◆ PASSAGE ◆
▬▬▬

He speaks approvingly of this, and other forms of divine
madness (drunkenness, eroticism, and dreaming) in
the Phaedrus (265a–c), and yet in the Republic wants to
outlaw Homer's great poetry, and laughter as well. In Ion,
Socrates gives no hint of the disapproval of Homer that he
expresses in the Republic. The dialogue Ion suggests
that Homer's Iliad functioned in the ancient Greek world as
the Bible does today in the modern Christian world: as
divinely inspired literature that can provide moral
guidance, if only it can be properly interpreted.
 Socrates and his company of disputants had something to say
on many subjects, including politics and art, religion and
science, justice and medicine, virtue and vice, crime and
punishment, pleasure and pain, rhetoric and rhapsody, human
nature and sexuality, as well as love and wisdom.
 Philosophy of Protagoras c. 490 – c. 420 BC) was a pre-
Socratic Greek philosopher and is numbered as one of
the sophists by Plato. In his dialogue, Protagoras, Plato
credits him with having invented the role of the
professional sophist.

▬▬▬

◆ SUPPLIED INFORMATION ◆
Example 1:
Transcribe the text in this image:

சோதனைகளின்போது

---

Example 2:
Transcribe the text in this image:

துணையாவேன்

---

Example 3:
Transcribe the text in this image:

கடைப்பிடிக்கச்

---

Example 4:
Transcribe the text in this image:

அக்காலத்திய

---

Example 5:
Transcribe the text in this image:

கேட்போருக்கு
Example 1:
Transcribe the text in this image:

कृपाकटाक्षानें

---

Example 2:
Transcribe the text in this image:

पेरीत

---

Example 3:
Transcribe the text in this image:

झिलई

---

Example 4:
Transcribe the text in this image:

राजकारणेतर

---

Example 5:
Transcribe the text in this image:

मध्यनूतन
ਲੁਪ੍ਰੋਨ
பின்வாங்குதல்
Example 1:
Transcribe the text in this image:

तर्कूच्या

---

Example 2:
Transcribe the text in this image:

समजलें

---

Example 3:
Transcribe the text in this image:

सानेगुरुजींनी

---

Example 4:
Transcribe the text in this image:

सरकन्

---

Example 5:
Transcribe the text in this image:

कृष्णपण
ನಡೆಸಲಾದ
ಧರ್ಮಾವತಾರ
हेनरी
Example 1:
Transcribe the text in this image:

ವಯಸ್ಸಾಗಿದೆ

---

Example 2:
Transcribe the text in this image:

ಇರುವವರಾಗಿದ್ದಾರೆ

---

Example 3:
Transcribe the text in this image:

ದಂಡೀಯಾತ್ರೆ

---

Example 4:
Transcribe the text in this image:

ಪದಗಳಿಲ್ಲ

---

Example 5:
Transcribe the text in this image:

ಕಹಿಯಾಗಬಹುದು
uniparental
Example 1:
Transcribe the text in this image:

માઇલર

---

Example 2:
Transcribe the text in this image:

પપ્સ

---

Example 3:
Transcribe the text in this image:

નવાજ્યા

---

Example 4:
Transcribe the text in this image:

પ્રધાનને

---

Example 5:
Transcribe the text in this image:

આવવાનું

▬▬▬

◆ REQUIREMENT ◆
Continue the passage on Socrates, Plato, and Protagoras from the point where it ends.

◆ RESPONSE FOR THIS EXERCISE ◆
 He also is believed to have created a major controversy
during ancient times through his statement that, "Man is
the measure of all things", interpreted by Plato to mean
that there is no absolute truth, but that which individuals
deem to be the truth. Although there is reason to question
the extent of the interpretation of his arguments that has
followed, that concept of individual relativity was
revolutionary for the time, and contrasted with other
philosophical doctrines that claimed the universe was based
on something objective, outside human influence or
perceptions.
 Even though he was mentored by Democritus, Protagoras did
not share his enthusiasm for the pursuit of mathematics.
"For perceptible lines are not the kind of things the
geometer talks about, since no perceptible thing is
straight or curved in that way, nor is a circle tangent to
a ruler at a point, but the way Protagoras used to say in
refuting the geometers" (Aristotles, Metaphysics 997b34-
998a4). Protagoras was skeptical about the application of
theoretical mathematics to the natural world; he did not
believe they were really worth studying at all. According
to Philodemus, Protagoras said that "The subject matter is
unknowable and the terminology distasteful". Nonetheless,
mathematics was considered to be by some a very viable form
of art, and Protagoras says on the arts, "art (tekhnê)
without practice and practice without art are nothing"
(Stobaeus, Selections 3.29.80).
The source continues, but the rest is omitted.